DATA FOR REVIEW:
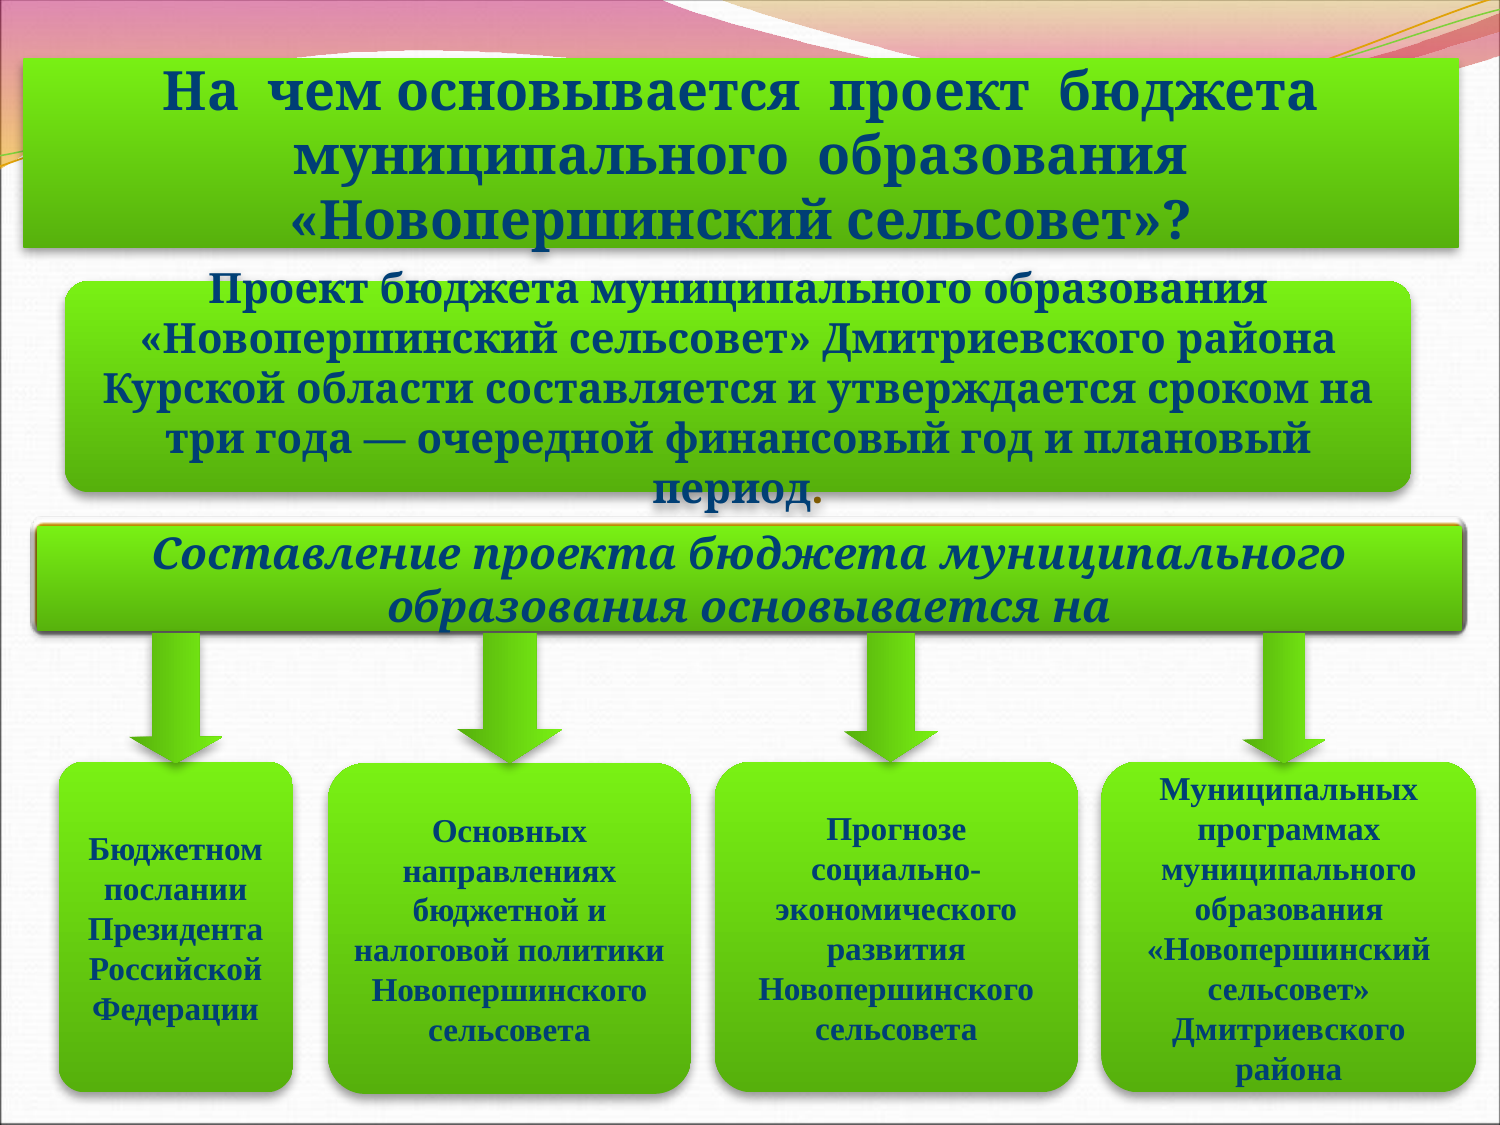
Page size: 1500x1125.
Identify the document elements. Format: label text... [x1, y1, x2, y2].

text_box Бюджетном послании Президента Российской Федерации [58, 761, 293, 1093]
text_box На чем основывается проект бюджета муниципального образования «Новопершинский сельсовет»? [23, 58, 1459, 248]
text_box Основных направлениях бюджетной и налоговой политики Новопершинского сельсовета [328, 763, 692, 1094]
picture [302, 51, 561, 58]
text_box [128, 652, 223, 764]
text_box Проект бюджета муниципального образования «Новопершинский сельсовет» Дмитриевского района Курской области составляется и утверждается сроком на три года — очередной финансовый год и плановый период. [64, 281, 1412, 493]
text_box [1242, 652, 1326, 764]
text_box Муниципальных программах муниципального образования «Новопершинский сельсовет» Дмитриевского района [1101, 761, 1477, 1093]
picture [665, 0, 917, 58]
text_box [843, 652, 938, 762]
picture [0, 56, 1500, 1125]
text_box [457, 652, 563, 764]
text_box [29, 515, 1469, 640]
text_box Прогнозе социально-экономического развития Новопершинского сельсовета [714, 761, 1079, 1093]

PROMPT: For the word "муниципального", show every line of the entries that holds it.

RESULT BELOW:
text_box На чем основывается проект бюджета муниципального образования «Новопершинский сельсовет»? [23, 58, 1459, 248]
text_box Проект бюджета муниципального образования «Новопершинский сельсовет» Дмитриевского района Курской области составляется и утверждается сроком на три года — очередной финансовый год и плановый период. [64, 281, 1412, 493]
text_box Муниципальных программах муниципального образования «Новопершинский сельсовет» Дмитриевского района [1101, 761, 1477, 1093]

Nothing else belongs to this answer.